THE TASK> Only lines holding "round" are needed; copy each of them from the data below.

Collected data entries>
• • • • •

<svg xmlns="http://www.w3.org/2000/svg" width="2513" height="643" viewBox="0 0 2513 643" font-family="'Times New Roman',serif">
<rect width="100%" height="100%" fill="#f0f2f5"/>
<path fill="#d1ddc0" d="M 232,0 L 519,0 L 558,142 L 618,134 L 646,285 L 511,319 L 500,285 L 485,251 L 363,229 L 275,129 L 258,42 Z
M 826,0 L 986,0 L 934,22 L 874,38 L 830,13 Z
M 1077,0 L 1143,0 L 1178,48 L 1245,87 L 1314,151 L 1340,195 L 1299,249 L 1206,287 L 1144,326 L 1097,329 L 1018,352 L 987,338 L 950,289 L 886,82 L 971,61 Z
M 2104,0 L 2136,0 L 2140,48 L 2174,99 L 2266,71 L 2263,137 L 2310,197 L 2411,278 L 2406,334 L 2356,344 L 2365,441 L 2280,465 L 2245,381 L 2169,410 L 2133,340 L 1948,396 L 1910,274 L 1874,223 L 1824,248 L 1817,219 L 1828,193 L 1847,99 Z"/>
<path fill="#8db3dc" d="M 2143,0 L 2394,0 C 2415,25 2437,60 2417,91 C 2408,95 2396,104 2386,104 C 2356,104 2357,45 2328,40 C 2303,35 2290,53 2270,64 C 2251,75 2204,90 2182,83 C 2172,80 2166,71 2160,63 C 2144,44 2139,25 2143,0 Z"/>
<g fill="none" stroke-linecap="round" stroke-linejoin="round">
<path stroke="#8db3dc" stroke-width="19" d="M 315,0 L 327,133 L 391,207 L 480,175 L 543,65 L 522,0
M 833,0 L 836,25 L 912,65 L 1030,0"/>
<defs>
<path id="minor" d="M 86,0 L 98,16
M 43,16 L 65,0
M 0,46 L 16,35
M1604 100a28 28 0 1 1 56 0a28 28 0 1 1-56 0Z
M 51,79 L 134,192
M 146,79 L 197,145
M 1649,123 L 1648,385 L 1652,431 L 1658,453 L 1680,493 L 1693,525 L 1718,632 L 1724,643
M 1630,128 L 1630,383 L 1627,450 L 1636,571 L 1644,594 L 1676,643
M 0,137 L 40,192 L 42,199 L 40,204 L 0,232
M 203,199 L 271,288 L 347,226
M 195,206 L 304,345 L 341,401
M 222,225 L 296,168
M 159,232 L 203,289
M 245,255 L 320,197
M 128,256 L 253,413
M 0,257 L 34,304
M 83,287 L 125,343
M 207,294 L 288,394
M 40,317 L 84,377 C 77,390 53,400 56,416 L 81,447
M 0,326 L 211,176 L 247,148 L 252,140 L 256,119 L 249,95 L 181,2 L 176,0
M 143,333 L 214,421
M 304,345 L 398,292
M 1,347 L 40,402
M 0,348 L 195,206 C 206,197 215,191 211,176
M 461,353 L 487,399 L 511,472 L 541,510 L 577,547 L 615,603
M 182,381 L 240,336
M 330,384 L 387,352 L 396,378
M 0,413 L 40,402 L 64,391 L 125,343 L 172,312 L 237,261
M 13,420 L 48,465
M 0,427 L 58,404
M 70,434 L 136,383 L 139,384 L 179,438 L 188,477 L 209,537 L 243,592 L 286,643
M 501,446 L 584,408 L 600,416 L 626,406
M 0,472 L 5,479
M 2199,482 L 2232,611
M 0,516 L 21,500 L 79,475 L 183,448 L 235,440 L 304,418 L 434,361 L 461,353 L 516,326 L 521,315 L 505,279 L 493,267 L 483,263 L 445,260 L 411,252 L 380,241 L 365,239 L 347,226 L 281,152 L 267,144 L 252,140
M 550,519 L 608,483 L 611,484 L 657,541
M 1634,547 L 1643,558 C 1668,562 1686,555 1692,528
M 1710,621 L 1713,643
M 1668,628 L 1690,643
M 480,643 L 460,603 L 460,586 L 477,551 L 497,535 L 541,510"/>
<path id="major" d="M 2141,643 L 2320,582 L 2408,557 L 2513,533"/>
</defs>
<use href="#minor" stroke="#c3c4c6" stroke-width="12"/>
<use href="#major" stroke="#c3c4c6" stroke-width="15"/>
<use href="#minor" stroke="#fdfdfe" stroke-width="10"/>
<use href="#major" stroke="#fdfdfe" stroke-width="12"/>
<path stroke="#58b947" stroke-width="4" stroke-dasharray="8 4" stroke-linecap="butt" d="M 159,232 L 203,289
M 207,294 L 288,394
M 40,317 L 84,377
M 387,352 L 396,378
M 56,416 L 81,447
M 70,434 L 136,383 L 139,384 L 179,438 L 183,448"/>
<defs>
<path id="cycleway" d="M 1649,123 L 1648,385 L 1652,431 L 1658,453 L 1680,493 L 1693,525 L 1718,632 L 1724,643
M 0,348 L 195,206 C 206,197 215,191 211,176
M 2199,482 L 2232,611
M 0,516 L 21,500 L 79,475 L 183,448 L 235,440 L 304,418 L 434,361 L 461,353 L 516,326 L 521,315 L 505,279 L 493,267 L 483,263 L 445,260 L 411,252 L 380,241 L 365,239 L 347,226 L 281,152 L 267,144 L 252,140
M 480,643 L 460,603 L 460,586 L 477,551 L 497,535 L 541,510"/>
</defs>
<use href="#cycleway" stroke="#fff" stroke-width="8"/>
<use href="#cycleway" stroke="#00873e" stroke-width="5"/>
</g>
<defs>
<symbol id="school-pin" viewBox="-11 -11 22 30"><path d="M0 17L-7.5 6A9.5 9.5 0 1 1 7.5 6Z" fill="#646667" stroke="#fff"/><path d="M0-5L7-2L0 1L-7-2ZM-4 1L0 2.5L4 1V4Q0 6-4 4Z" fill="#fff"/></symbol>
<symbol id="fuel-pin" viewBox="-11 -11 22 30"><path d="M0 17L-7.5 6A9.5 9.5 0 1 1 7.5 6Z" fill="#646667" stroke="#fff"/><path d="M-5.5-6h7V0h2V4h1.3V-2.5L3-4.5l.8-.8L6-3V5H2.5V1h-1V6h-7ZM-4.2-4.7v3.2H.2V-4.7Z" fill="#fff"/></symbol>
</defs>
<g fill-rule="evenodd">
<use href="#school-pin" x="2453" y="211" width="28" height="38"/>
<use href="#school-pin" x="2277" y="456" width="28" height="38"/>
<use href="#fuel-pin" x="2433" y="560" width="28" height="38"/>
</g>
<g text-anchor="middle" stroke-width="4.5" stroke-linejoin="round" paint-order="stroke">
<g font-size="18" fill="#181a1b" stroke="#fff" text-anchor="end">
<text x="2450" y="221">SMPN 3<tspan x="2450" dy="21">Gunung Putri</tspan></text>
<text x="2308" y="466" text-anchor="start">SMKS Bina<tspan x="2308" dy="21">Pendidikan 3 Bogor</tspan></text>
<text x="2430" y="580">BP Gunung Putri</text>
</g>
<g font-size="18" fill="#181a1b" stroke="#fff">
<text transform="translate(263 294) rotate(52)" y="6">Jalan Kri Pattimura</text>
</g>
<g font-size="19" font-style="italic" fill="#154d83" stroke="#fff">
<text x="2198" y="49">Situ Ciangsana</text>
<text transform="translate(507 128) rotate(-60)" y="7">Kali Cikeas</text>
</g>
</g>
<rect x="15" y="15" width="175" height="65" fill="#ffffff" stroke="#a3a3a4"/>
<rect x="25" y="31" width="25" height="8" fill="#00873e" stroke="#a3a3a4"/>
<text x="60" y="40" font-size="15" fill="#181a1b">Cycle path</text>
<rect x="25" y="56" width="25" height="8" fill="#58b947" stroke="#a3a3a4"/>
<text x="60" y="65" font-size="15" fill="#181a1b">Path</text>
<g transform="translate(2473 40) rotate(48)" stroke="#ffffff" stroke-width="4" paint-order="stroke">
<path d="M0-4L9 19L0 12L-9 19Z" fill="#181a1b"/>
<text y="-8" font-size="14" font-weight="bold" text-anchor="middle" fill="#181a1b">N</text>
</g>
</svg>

• • • • •

OUTPUT FOR THIS EXERCISE>
<g fill="none" stroke-linecap="round" stroke-linejoin="round">
<g text-anchor="middle" stroke-width="4.5" stroke-linejoin="round" paint-order="stroke">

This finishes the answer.